B6 – PYRIDOXINE

The superstar of the B group, this nutrient supports more functions than any of the other vitamins. Not only does it enable our bodies to metabolize amino acids – which are the building blocks of cells, muscle and tissue – without pyridoxine various chemicals we need wouldn’t be produced either. Among these are the feel-good chemical serotonin and norepinephrine, which both balance out mood, dopamine, which is a neurotransmitter that helps control the brain’s reward and pleasure centres, and adrenaline, a hormone released from the adrenal glands that prepares the body for fight or flight.

 

Also, when it’s taken together with vitamins B9 and B12, pyridoxine helps reduce the levels of another amino acid called homocysteine in the blood, which is increasingly being recognised as a risk factor for disease and is seen as a predictor of potential health problems such as cardiovascular disease, Alzheimer’s, and stroke.

 

 

WHAT DOES IT DO?

 

Pyridoxine helps red blood cells form and regenerate. It also helps our bodies make DNA and RNA molecules which are the bodies ‘coders’. Some research also shows it may help combat male infertility, pernicious anemia (where your immune system attacks healthy cells in your stomach hindering the production of healthy red blood cells) osteoarthritis, bursitis, and chronic fatigue syndrome, among several other conditions.

 

On the neurological side, it’s been shown to improve memory, prevent depression and tackle sleep disorders. The benefits may include positive effects on conditions such as chronic pain, seizures, chronic pain, and Parkinson’s disease too. Researchers think this might be linked to the fact that the nutrient plays a vital role in the production of serotonin and dopamine, which are needed for nerve communication.

People who don’t get enough vitamin B6 may have an increased risk of heart disease and rheumatoid arthritis. In one large-scale study in Japan, researchers discovered that those who consumed a lot of foods containing both vitamin B6 and B12 had a reduced chance of suffering heart failure and stroke. In a Duke University Medical Centre review of studies on nutritional supplements, researchers found that vitamin B6 could be effective in reducing the risk of macular degeneration (a cause of blindness) as well.

WHERE IS IT FOUND?

Vitamin B6 is found in a wide variety of foods such as pork, poultry, fish, bread, oatmeal, wheat germ and rice. Nuts and seeds are excellent providers too. Sunflower seeds come high on the list with 1.35mg per 100g. Sesame seeds, flaxseeds and pumpkin and squash seeds are also rich in pyridoxine as are pistachio nuts which contain 1.12mg per 100g. Cooked tuna has 1.04mg per 100g and turkey and chicken contain around 0.81mg per 100g. Other good B6 foods are eggs, soya beans, potatoes and peanuts
It is important to get enough pyridoxine in our diets as, over time, a deficiency can lead to skin inflammation, confusion, depression, convulsions, and low levels of iron.

 

HOW MUCH SHOULD I TAKE?

People need sources of vitamin B6 as well as the other B vitamins every day, but the exact amount of pyridoxine required depends on various factors like age, gender, and any special circumstances, such as whether the individual is pregnant or breastfeeding or has an illness.

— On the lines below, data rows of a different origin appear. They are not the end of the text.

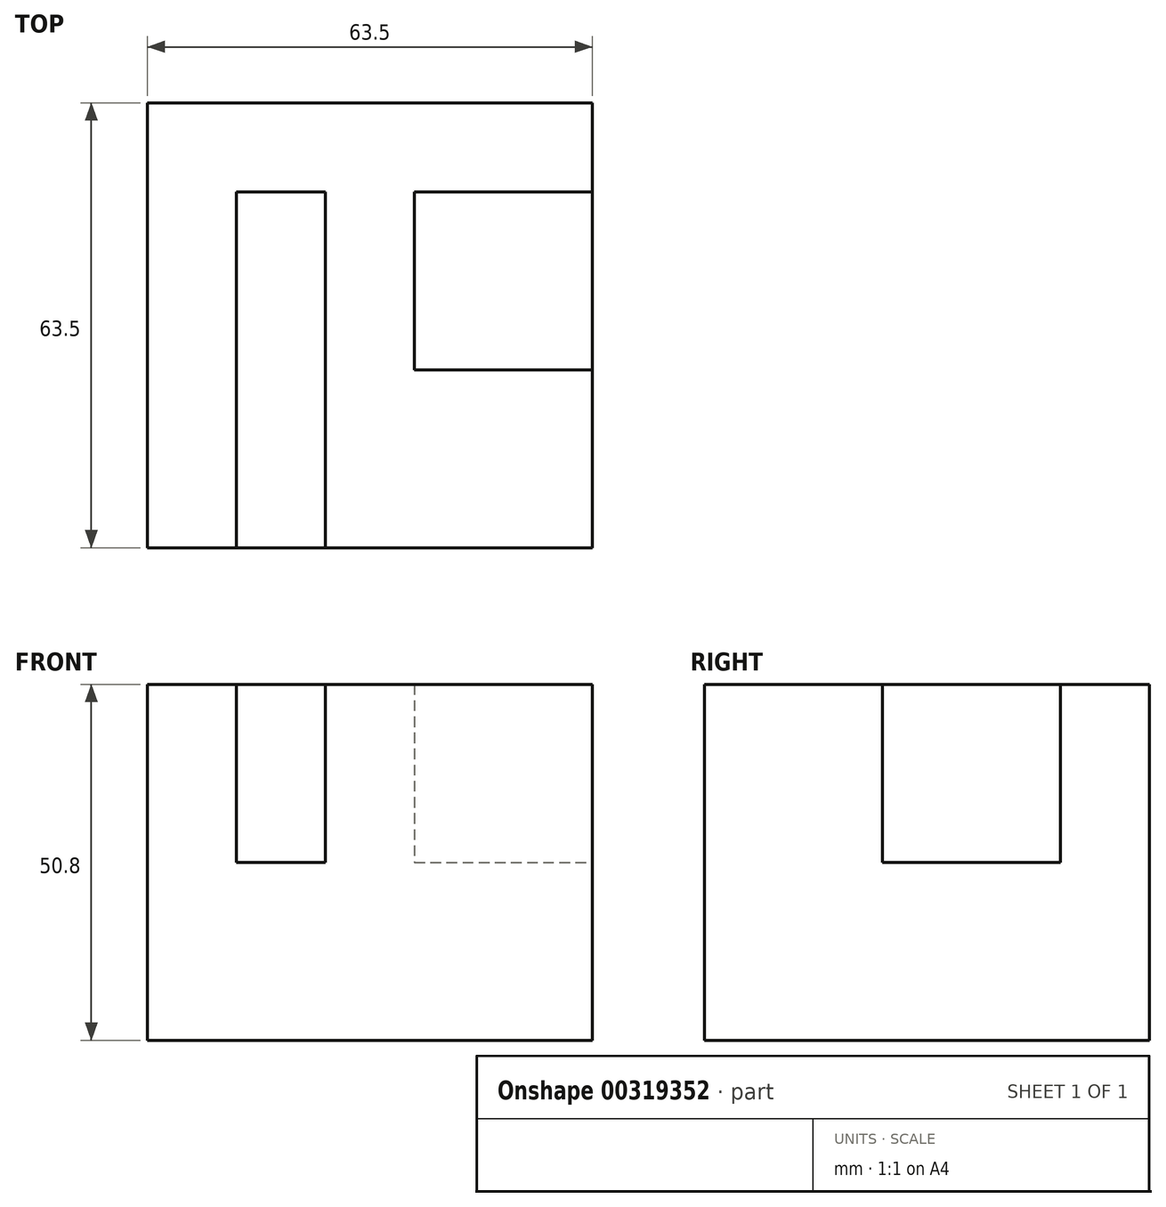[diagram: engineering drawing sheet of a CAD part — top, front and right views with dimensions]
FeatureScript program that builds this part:
annotation { "Feature Type Name" : "Feature", "Feature Type Description" : "" }
export const myFeature = defineFeature(function(context is Context, id is Id, definition is map)
    precondition{}
    {
        {
            var Q0;
            Q0=qCreatedBy(makeId("Front.planeOp"),FACE);
            var sketch = newSketch(context, id + "F0", { "sketchPlane" : qUnion([Q0])});
            skLineSegment(sketch, "E0", {"start": v(-45.4, 27.71) * mm, "end": v(18.1, 27.71) * mm});
            skLineSegment(sketch, "E1", {"start": v(18.1, 27.71) * mm, "end": v(18.1, -23.09) * mm});
            skLineSegment(sketch, "E2", {"start": v(18.1, -23.09) * mm, "end": v(-45.4, -23.09) * mm});
            skLineSegment(sketch, "E3", {"start": v(-45.4, -23.09) * mm, "end": v(-45.4, 27.71) * mm});
            skSolve(sketch);
        }
        {
            var Q0;
            Q0=makeQuery(id+"F0.imprint","IMPRINT",FACE,{"disambiguationData":[TD([[makeQuery(id+"F0.imprint","IMPRINT",EDGE,{"derivedFrom":sQuery(id+"F0.wireOp",EDGE,"E0")}),-1.0]])]});
            extrude(context, id + "F1", {"entities" : qUnion([Q0]), "depth" : 63.5 * mm});
        }
        {
            var Q0;
            Q0=makeQuery(id+"F1.opExtrude","CAP_FACE",FACE,{"disambiguationData":[OSD([sQuery(id+"F0.wireOp",EDGE,"E0"),sQuery(id+"F0.wireOp",EDGE,"E1"),sQuery(id+"F0.wireOp",EDGE,"E2"),sQuery(id+"F0.wireOp",EDGE,"E3")])],"isStart":false});
            var sketch = newSketch(context, id + "F2", { "sketchPlane" : qUnion([Q0])});
            skLineSegment(sketch, "E4.bottom", {"start": v(-32.7, 27.71) * mm, "end": v(-20, 27.71) * mm});
            skLineSegment(sketch, "E4.top", {"start": v(-32.7, 2.31) * mm, "end": v(-20, 2.31) * mm});
            skLineSegment(sketch, "E4.left", {"start": v(-32.7, 27.71) * mm, "end": v(-32.7, 2.31) * mm});
            skLineSegment(sketch, "E4.right", {"start": v(-20, 27.71) * mm, "end": v(-20, 2.31) * mm});
            skSolve(sketch);
        }
        {
            var Q0;
            Q0=makeQuery(id+"F2.imprint","IMPRINT",FACE,{"disambiguationData":[TD([[makeQuery(id+"F2.imprint","IMPRINT",EDGE,{"derivedFrom":sQuery(id+"F2.wireOp",EDGE,"E4.bottom")}),-1.0]])]});
            extrude(context, id + "F3", {"entities" : qUnion([Q0]), "operationType" : NewBodyOperationType.REMOVE, "oppositeDirection" : true, "depth" : 50.8 * mm});
        }
        {
            var Q0;
            Q0=makeQuery(id+"F1.opExtrude","SWEPT_FACE",FACE,{"disambiguationData":[OSD([sQuery(id+"F0.wireOp",EDGE,"E1")])]});
            var sketch = newSketch(context, id + "F4", { "sketchPlane" : qUnion([Q0])});
            skLineSegment(sketch, "E5.bottom", {"start": v(-12.7, 27.71) * mm, "end": v(-38.1, 27.71) * mm});
            skLineSegment(sketch, "E5.top", {"start": v(-12.7, 2.31) * mm, "end": v(-38.1, 2.31) * mm});
            skLineSegment(sketch, "E5.left", {"start": v(-12.7, 27.71) * mm, "end": v(-12.7, 2.31) * mm});
            skLineSegment(sketch, "E5.right", {"start": v(-38.1, 27.71) * mm, "end": v(-38.1, 2.31) * mm});
            skSolve(sketch);
        }
        {
            var Q0;
            Q0=makeQuery(id+"F4.imprint","IMPRINT",FACE,{"disambiguationData":[TD([[makeQuery(id+"F4.imprint","IMPRINT",EDGE,{"derivedFrom":sQuery(id+"F4.wireOp",EDGE,"E5.bottom")}),-1.0]])]});
            extrude(context, id + "F5", {"entities" : qUnion([Q0]), "operationType" : NewBodyOperationType.REMOVE, "oppositeDirection" : true, "depth" : 25.4 * mm});
        }
    });
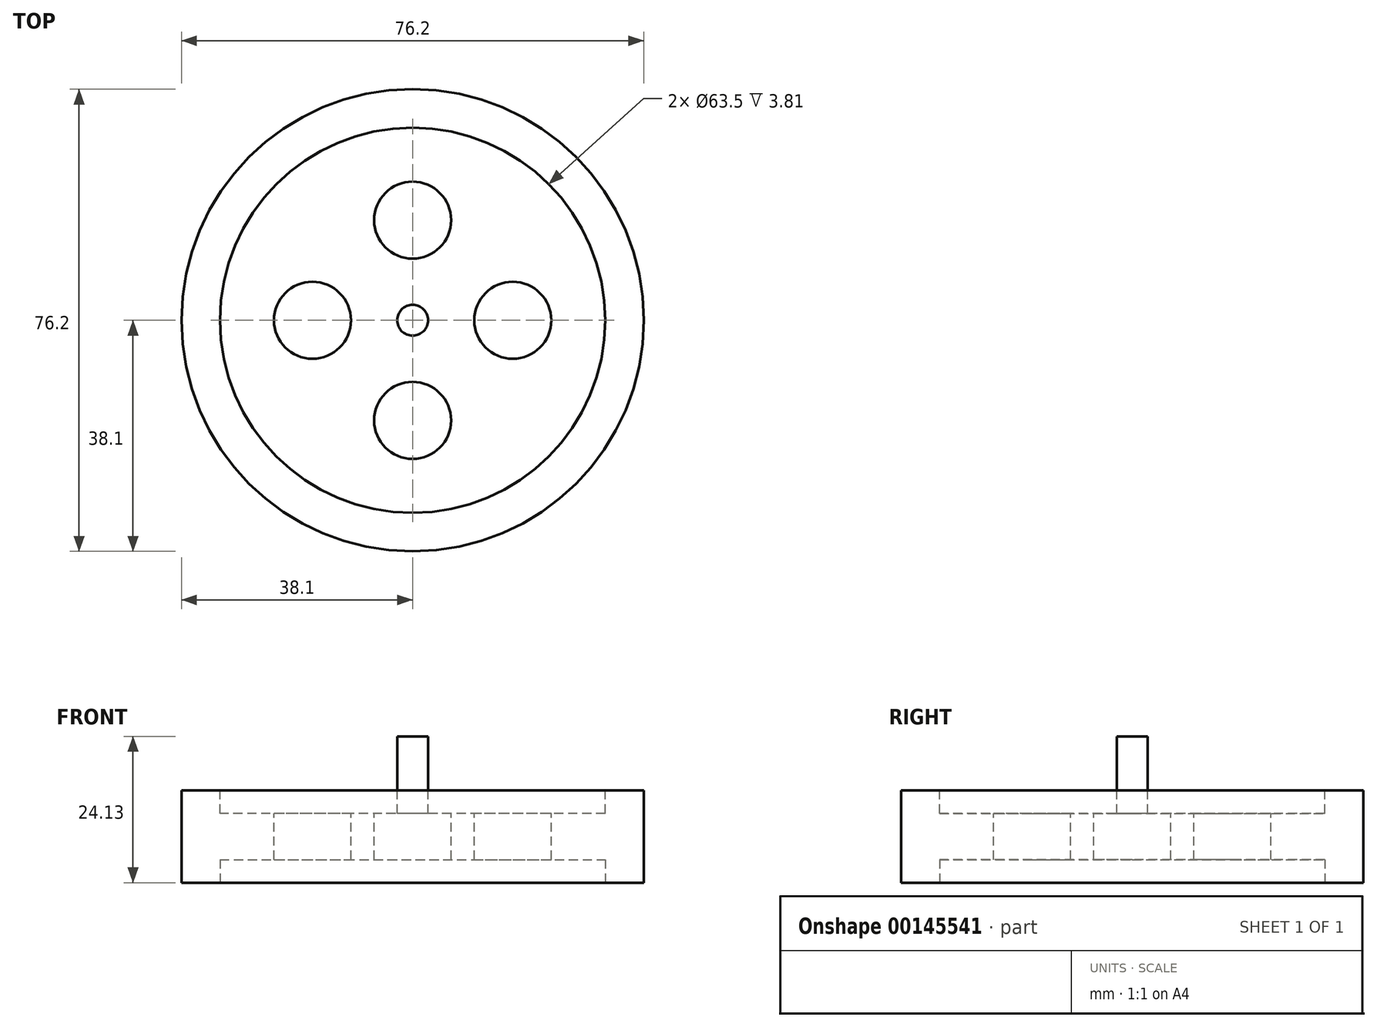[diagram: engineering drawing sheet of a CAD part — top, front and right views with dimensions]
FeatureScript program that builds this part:
annotation { "Feature Type Name" : "Feature", "Feature Type Description" : "" }
export const myFeature = defineFeature(function(context is Context, id is Id, definition is map)
    precondition{}
    {
        {
            var Q0;
            Q0=qCreatedBy(makeId("Top.planeOp"),FACE);
            var sketch = newSketch(context, id + "F0", { "sketchPlane" : qUnion([Q0])});
            skCircle(sketch, "E0", {"center": v(0, 0) * mm, "radius": 38.1 * mm});
            skSolve(sketch);
        }
        {
            var Q0;
            Q0=makeQuery(id+"F0.imprint","IMPRINT",FACE,{"disambiguationData":[TD([[makeQuery(id+"F0.imprint","IMPRINT",EDGE,{"derivedFrom":sQuery(id+"F0.wireOp",EDGE,"E0")}),1.0]])]});
            extrude(context, id + "F1", {"entities" : qUnion([Q0]), "depth" : 15.24 * mm});
        }
        {
            var Q0;
            Q0=makeQuery(id+"F1.opExtrude","CAP_FACE",FACE,{"disambiguationData":[OSD([sQuery(id+"F0.wireOp",EDGE,"E0")])],"isStart":false});
            var sketch = newSketch(context, id + "F2", { "sketchPlane" : qUnion([Q0])});
            skCircle(sketch, "E1", {"center": v(0, 0) * mm, "radius": 31.75 * mm});
            skSolve(sketch);
        }
        {
            var Q0;
            Q0 = qSketchRegion(id + "F2", true);
            extrude(context, id + "F3", {"entities" : qUnion([Q0]), "operationType" : NewBodyOperationType.REMOVE, "oppositeDirection" : true, "depth" : 3.8 * mm});
        }
        {
            var Q0;
            Q0=makeQuery(id+"F1.opExtrude","CAP_FACE",FACE,{"disambiguationData":[OSD([sQuery(id+"F0.wireOp",EDGE,"E0")])],"isStart":true});
            var sketch = newSketch(context, id + "F4", { "sketchPlane" : qUnion([Q0])});
            skCircle(sketch, "E2", {"center": v(0, 0) * mm, "radius": 31.75 * mm});
            skSolve(sketch);
        }
        {
            var Q0;
            Q0 = qSketchRegion(id + "F4", true);
            extrude(context, id + "F5", {"entities" : qUnion([Q0]), "operationType" : NewBodyOperationType.REMOVE, "oppositeDirection" : true, "depth" : 3.8 * mm});
        }
        {
            var Q0;
            Q0=makeQuery(id+"F3.boolean.opBoolean","COPY",FACE,{"derivedFrom":makeQuery(id+"F3.opExtrude","CAP_FACE",FACE,{"disambiguationData":[OSD([sQuery(id+"F2.wireOp",EDGE,"E1")])],"isStart":false})});
            var sketch = newSketch(context, id + "F6", { "sketchPlane" : qUnion([Q0])});
            skCircle(sketch, "E3", {"center": v(0, 16.51) * mm, "radius": 6.35 * mm});
            skCircle(sketch, "E4", {"center": v(16.51, 0) * mm, "radius": 6.35 * mm});
            skCircle(sketch, "E5", {"center": v(0, -16.51) * mm, "radius": 6.35 * mm});
            skCircle(sketch, "E6", {"center": v(-16.51, 0) * mm, "radius": 6.35 * mm});
            skSolve(sketch);
        }
        {
            var Q0;
            Q0 = qSketchRegion(id + "F6", true);
            extrude(context, id + "F7", {"entities" : qUnion([Q0]), "operationType" : NewBodyOperationType.REMOVE, "endBound" : BoundingType.THROUGH_ALL, "oppositeDirection" : true, "depth" : 25.4 * mm});
        }
        {
            var Q0;
            Q0=qCreatedBy(makeId("Front.planeOp"),FACE);
            var sketch = newSketch(context, id + "F8", { "sketchPlane" : qUnion([Q0])});
            skLineSegment(sketch, "E7", {"start": v(2.54, 24.13) * mm, "end": v(2.54, 11.43) * mm});
            skLineSegment(sketch, "E8", {"start": v(2.54, 11.43) * mm, "end": v(0, 11.43) * mm});
            skLineSegment(sketch, "E9", {"start": v(2.54, 24.13) * mm, "end": v(0, 24.13) * mm});
            skLineSegment(sketch, "E10", {"start": v(0, 24.13) * mm, "end": v(0, 11.43) * mm});
            skSolve(sketch);
        }
        {
            var Q0;
            Q0=qCreatedBy(makeId("Front.planeOp"),FACE);
            var sketch = newSketch(context, id + "F9", { "sketchPlane" : qUnion([Q0])});
            skLineSegment(sketch, "E11", {"start": v(0, 38.1) * mm, "end": v(0, 0) * mm});
            skSolve(sketch);
        }
        {
            var Q0;
            Q0=makeQuery(id+"F8.imprint","IMPRINT",FACE,{"disambiguationData":[TD([[makeQuery(id+"F8.imprint","IMPRINT",EDGE,{"derivedFrom":sQuery(id+"F8.wireOp",EDGE,"YD9mmxU7-G7mj-3vqx-lOj7-2FQzPngPymEf")}),-1.0]])]});
            var Q1;
            Q1=makeQuery(id+"F8.imprint","IMPRINT",FACE,{"disambiguationData":[TD([[makeQuery(id+"F8.imprint","IMPRINT",EDGE,{"derivedFrom":sQuery(id+"F8.wireOp",EDGE,"E7")}),-1.0]])]});
            var Q2;
            Q2=sQuery(id+"F9.wireOp",EDGE,"E11");
            revolve(context, id + "F10", {"operationType" : NewBodyOperationType.ADD, "entities" : qUnion([Q0, Q1]), "axis" : qUnion([Q2]), "revolveType" : RevolveType.FULL});
        }
    });
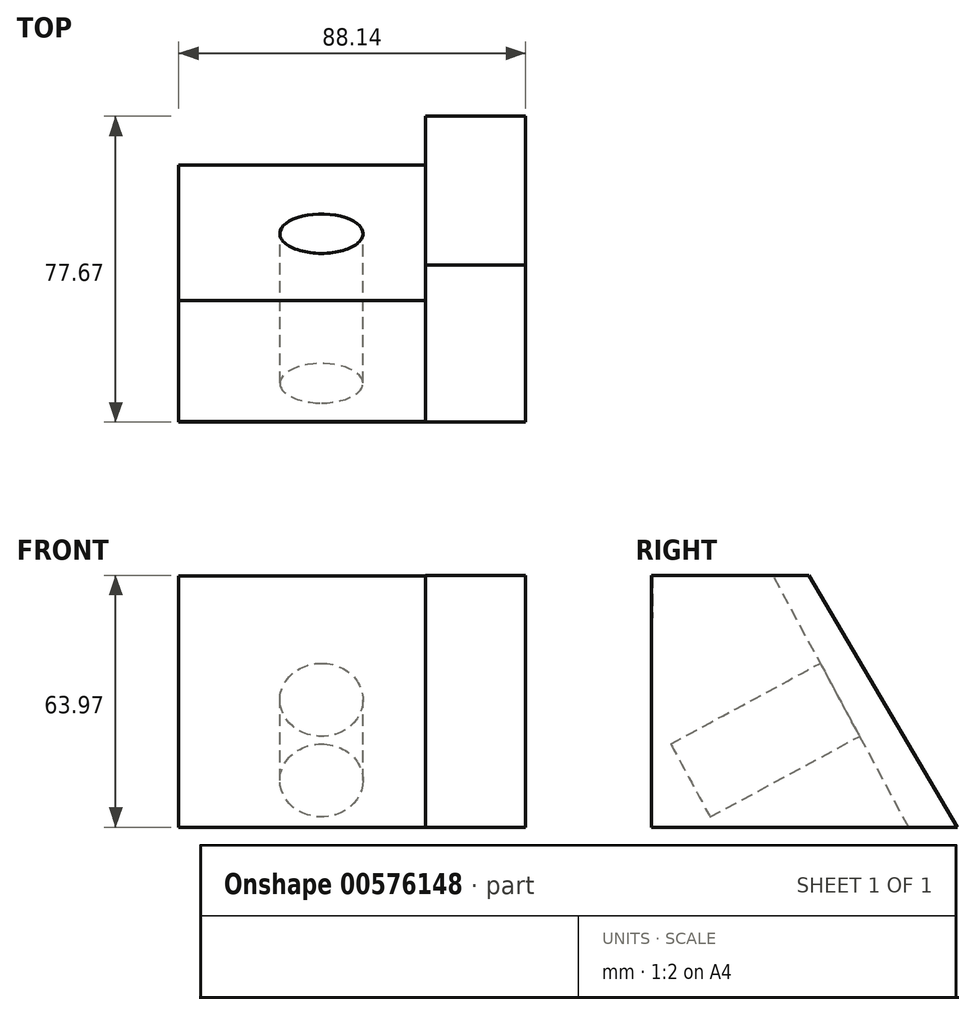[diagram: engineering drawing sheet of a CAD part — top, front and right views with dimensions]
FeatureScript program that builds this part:
annotation { "Feature Type Name" : "Feature", "Feature Type Description" : "" }
export const myFeature = defineFeature(function(context is Context, id is Id, definition is map)
    precondition{}
    {
        {
            var Q0;
            Q0=qCreatedBy(makeId("Right.planeOp"),FACE);
            var sketch = newSketch(context, id + "F0", { "sketchPlane" : qUnion([Q0])});
            skLineSegment(sketch, "E0.bottom", {"start": v(0, 0) * mm, "end": v(-39.92, 0) * mm});
            skLineSegment(sketch, "E0.top", {"start": v(0, 63.97) * mm, "end": v(-39.92, 63.97) * mm});
            skLineSegment(sketch, "E0.left", {"start": v(0, 0) * mm, "end": v(0, 63.97) * mm});
            skLineSegment(sketch, "E0.right", {"start": v(-39.92, 0) * mm, "end": v(-39.92, 63.97) * mm});
            skLineSegment(sketch, "E1", {"start": v(0, 63.97) * mm, "end": v(37.75, 0) * mm});
            skLineSegment(sketch, "E2", {"start": v(37.75, 0) * mm, "end": v(0, 0) * mm});
            skSolve(sketch);
        }
        {
            var Q0;
            Q0 = qSketchRegion(id + "F0", true);
            extrude(context, id + "F1", {"entities" : qUnion([Q0]), "depth" : 25.4 * mm, "offsetDistance" : 25.4 * mm});
        }
        {
            var Q0;
            Q0=qCreatedBy(makeId("Right.planeOp"),FACE);
            var sketch = newSketch(context, id + "F2", { "sketchPlane" : qUnion([Q0])});
            skLineSegment(sketch, "E3", {"start": v(-39.92, 0) * mm, "end": v(25.39, 0) * mm});
            skLineSegment(sketch, "E4", {"start": v(25.39, 0) * mm, "end": v(-9.02, 63.8) * mm});
            skLineSegment(sketch, "E5", {"start": v(-9.02, 63.8) * mm, "end": v(-39.75, 63.8) * mm});
            skLineSegment(sketch, "E6", {"start": v(-39.75, 63.8) * mm, "end": v(-39.92, 0) * mm});
            skSolve(sketch);
        }
        {
            var Q0;
            Q0 = qSketchRegion(id + "F2", true);
            extrude(context, id + "F3", {"entities" : qUnion([Q0]), "operationType" : NewBodyOperationType.ADD, "oppositeDirection" : true, "depth" : 62.74 * mm, "offsetDistance" : 25.4 * mm});
        }
        {
            var Q0;
            Q0=makeQuery(id+"F3.opExtrude","SWEPT_FACE",FACE,{"disambiguationData":[OSD([sQuery(id+"F2.wireOp",EDGE,"E4")])]});
            var sketch = newSketch(context, id + "F4", { "sketchPlane" : qUnion([Q0])});
            skCircle(sketch, "E7", {"center": v(26.51, 24.74) * mm, "radius": 10.55 * mm});
            skSolve(sketch);
        }
        {
            var Q0;
            Q0 = qSketchRegion(id + "F4", true);
            extrude(context, id + "F5", {"entities" : qUnion([Q0]), "operationType" : NewBodyOperationType.REMOVE, "oppositeDirection" : true, "depth" : 43.18 * mm, "offsetDistance" : 25.4 * mm});
        }
    });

Babies up to the age of six months require 0.1mg per day, infants aged seven months to a year 0.3 mg, children aged one to three years 0.5 mg, from four to eight years, 0.6mg daily, and from nine up to teenage years, 1mg. Between the ages of 14 to 18 males require 1.3mg and females 1.2mg.

Among adults, men and women aged 19 to 50 are advised to have 1.3mg per day. After the age of 51 men should increase this amount to 1.7mg and women to 1.5mg.

Most people who eat a well-balanced, carried diet will all the vitamin B6 they need without having to take dietary supplements. For older adults, however, getting a sufficient dose can be difficult if they live alone and cook less. So elderly people should ask about having their pyridoxine levels tested by their doctor.

Some people may actually be getting too much of the nutrient if they consume a lot of energy drinks. Although the vitamin is water soluble, meaning any excess will be excreted, too much can be hard on the kidneys as they have to work overtime to get rid of it. High amounts of vitamin B6 may increase the risk of health problems such as nausea, abdominal pain, and even neurological disorders.

 

Taking more than 200mg a day of vitamin B6 for a long time can lead to a condition known as peripheral neuropathy, which is a loss of feeling in the arms and legs. Generally, the symptoms are reversible though, so should go away once the amount is reduced.